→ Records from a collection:
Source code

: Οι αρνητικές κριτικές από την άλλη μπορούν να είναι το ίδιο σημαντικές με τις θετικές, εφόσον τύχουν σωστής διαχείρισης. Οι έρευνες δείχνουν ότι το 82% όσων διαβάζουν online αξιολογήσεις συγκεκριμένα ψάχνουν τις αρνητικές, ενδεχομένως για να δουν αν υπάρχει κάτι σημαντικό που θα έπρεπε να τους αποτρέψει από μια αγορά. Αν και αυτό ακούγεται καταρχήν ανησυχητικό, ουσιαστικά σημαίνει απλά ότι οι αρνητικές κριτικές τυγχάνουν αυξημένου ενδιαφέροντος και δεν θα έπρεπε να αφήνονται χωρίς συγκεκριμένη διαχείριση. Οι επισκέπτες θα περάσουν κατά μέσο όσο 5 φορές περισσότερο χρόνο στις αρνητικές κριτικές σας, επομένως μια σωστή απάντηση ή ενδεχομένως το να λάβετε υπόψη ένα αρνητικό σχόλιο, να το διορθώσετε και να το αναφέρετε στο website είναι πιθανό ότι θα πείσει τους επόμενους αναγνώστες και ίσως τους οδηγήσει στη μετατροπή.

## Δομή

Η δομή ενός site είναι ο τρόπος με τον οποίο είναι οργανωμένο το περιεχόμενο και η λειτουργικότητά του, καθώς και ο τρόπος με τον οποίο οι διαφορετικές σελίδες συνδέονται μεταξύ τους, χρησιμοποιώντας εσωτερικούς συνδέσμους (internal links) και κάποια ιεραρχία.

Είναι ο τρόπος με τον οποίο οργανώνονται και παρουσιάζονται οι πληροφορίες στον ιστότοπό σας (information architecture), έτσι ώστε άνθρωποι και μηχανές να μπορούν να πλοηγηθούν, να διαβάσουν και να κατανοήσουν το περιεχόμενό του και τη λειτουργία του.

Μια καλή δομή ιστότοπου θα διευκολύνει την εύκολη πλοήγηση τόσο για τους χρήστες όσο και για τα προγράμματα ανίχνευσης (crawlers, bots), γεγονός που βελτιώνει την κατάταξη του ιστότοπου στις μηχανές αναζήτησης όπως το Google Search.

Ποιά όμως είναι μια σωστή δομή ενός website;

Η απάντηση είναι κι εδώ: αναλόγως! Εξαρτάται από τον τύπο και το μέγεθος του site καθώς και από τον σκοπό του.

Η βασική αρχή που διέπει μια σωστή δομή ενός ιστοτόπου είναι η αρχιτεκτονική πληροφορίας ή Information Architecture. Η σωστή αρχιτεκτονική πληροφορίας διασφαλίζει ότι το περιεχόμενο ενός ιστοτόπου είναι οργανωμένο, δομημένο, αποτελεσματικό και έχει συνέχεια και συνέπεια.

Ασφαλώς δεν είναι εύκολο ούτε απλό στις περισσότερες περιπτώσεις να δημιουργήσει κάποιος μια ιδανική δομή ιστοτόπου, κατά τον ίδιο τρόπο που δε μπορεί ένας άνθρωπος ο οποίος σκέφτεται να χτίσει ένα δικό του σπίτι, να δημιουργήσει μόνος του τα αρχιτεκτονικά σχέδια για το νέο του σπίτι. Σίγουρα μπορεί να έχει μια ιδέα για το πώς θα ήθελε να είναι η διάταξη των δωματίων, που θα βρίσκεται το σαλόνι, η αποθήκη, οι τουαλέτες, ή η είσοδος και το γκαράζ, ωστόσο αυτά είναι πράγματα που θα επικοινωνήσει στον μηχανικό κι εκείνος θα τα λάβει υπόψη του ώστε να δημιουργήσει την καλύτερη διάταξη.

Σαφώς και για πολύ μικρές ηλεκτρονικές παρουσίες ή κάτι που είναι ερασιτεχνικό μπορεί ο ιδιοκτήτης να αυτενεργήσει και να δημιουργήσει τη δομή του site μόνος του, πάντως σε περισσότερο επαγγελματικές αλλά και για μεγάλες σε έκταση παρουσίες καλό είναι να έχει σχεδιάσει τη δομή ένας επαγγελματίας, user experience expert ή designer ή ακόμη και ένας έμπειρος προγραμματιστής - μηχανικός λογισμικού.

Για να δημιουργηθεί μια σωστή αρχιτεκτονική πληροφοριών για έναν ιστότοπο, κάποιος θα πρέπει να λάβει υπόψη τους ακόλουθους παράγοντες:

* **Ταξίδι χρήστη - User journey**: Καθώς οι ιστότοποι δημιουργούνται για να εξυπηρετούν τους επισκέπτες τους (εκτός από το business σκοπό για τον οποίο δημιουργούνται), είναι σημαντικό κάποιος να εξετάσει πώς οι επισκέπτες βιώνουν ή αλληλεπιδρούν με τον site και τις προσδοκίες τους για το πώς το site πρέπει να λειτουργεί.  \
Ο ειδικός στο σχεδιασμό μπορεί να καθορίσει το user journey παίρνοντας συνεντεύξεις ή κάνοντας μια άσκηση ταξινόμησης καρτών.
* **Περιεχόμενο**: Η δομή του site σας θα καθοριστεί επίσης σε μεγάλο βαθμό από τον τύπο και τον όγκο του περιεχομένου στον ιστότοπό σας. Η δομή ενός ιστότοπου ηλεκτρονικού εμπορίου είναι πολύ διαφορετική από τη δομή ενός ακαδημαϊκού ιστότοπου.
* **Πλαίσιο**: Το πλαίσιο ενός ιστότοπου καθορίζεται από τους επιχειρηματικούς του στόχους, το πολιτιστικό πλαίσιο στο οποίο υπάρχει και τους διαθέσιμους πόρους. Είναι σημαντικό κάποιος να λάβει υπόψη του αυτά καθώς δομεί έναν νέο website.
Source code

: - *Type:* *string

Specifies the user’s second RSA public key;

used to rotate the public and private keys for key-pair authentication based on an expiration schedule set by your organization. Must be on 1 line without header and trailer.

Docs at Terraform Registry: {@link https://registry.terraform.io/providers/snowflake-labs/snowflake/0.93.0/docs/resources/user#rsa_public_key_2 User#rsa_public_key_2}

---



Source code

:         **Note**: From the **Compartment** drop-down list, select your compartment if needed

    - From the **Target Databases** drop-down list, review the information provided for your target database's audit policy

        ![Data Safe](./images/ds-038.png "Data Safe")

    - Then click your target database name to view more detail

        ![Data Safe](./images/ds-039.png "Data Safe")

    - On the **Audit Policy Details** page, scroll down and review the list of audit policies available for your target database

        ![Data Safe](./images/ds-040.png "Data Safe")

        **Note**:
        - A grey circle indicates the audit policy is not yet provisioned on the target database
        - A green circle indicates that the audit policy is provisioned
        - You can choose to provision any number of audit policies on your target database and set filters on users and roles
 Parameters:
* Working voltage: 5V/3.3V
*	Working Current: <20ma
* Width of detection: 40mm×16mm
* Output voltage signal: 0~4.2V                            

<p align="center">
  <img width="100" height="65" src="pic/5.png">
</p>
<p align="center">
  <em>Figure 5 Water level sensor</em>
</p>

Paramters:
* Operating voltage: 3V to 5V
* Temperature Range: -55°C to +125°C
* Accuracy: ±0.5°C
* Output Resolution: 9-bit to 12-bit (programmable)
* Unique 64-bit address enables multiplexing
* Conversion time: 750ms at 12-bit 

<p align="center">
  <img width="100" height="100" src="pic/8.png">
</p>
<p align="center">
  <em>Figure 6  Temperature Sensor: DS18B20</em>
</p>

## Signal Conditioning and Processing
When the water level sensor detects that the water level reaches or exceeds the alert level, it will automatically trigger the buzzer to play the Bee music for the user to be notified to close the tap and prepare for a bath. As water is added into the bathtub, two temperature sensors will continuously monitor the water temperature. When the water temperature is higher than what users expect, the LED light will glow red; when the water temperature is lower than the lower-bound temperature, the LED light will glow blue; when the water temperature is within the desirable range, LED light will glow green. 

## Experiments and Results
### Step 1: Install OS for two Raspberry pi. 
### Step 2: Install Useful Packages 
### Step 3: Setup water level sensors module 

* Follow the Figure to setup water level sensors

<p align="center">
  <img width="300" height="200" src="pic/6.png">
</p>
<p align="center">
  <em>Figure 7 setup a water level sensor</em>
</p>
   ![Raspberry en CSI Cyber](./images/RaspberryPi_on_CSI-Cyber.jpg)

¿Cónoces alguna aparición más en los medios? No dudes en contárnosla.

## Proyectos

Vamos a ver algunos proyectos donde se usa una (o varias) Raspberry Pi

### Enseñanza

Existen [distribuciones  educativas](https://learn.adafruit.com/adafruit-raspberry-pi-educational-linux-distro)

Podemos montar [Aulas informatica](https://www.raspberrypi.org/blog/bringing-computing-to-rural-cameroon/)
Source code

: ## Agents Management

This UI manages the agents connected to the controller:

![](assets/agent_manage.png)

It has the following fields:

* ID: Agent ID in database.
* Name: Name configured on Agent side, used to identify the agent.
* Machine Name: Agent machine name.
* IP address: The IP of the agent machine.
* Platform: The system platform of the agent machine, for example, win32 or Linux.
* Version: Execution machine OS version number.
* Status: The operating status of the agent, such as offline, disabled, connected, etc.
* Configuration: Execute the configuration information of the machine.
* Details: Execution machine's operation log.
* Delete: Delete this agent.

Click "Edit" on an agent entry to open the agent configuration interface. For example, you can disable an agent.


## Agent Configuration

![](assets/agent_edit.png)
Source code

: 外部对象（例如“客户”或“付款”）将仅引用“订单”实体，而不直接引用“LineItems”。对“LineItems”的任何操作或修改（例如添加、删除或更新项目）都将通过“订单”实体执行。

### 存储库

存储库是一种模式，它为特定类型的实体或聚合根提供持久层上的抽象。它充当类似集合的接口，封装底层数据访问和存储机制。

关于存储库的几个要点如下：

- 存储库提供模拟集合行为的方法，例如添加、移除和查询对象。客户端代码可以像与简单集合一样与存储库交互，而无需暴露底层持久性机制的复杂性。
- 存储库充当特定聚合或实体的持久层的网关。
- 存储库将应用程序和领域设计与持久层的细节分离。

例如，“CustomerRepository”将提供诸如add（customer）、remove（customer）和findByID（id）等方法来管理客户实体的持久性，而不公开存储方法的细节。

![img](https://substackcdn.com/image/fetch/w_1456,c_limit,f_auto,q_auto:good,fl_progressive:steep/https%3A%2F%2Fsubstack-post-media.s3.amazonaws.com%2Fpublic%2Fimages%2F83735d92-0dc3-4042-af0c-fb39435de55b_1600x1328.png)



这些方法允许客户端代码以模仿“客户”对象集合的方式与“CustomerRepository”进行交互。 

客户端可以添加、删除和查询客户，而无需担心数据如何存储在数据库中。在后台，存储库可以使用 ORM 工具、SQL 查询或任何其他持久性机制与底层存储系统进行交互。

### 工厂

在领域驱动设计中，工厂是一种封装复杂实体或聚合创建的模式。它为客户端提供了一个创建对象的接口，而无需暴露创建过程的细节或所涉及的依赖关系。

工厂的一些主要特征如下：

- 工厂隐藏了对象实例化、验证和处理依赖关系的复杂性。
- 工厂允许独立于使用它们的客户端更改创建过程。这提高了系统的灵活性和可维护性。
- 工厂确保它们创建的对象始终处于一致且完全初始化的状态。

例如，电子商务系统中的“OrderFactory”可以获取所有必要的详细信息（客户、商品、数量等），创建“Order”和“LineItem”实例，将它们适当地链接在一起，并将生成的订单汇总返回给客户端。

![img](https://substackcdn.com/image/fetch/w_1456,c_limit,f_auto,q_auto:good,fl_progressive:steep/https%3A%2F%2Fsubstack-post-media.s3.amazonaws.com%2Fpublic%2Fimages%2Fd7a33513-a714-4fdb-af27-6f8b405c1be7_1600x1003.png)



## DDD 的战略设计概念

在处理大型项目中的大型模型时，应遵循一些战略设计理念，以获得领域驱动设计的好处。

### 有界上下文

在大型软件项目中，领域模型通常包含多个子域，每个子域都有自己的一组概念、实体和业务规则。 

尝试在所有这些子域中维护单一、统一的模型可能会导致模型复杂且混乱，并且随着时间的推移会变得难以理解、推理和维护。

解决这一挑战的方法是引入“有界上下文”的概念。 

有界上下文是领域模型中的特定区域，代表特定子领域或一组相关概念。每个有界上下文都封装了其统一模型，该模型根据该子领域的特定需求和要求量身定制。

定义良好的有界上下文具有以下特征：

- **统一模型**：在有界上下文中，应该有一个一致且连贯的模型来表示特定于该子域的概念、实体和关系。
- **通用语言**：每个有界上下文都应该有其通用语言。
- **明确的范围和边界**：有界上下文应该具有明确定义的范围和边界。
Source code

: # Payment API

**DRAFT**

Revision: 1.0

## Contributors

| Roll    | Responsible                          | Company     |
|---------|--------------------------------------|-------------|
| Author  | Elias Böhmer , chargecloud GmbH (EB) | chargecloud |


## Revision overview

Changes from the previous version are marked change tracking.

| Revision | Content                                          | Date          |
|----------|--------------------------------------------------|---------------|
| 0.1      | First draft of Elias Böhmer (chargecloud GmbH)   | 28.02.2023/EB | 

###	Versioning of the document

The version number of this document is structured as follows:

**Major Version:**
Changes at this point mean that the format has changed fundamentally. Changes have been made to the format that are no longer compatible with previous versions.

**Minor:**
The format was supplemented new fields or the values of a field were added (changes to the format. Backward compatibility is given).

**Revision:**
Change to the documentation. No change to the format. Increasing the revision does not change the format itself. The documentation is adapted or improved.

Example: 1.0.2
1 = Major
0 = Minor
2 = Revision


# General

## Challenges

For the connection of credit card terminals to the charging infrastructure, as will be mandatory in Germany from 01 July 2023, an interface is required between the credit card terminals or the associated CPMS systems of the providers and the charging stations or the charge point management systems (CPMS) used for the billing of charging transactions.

→ EXERCISE DESCRIPTION: Your job is to copy out every line from the records above that has the word "αρχιτεκτονική".

→ OUTPUT OF THE EXERCISE:
Η βασική αρχή που διέπει μια σωστή δομή ενός ιστοτόπου είναι η αρχιτεκτονική πληροφορίας ή Information Architecture. Η σωστή αρχιτεκτονική πληροφορίας διασφαλίζει ότι το περιεχόμενο ενός ιστοτόπου είναι οργανωμένο, δομημένο, αποτελεσματικό και έχει συνέχεια και συνέπεια.
Για να δημιουργηθεί μια σωστή αρχιτεκτονική πληροφοριών για έναν ιστότοπο, κάποιος θα πρέπει να λάβει υπόψη τους ακόλουθους παράγοντες:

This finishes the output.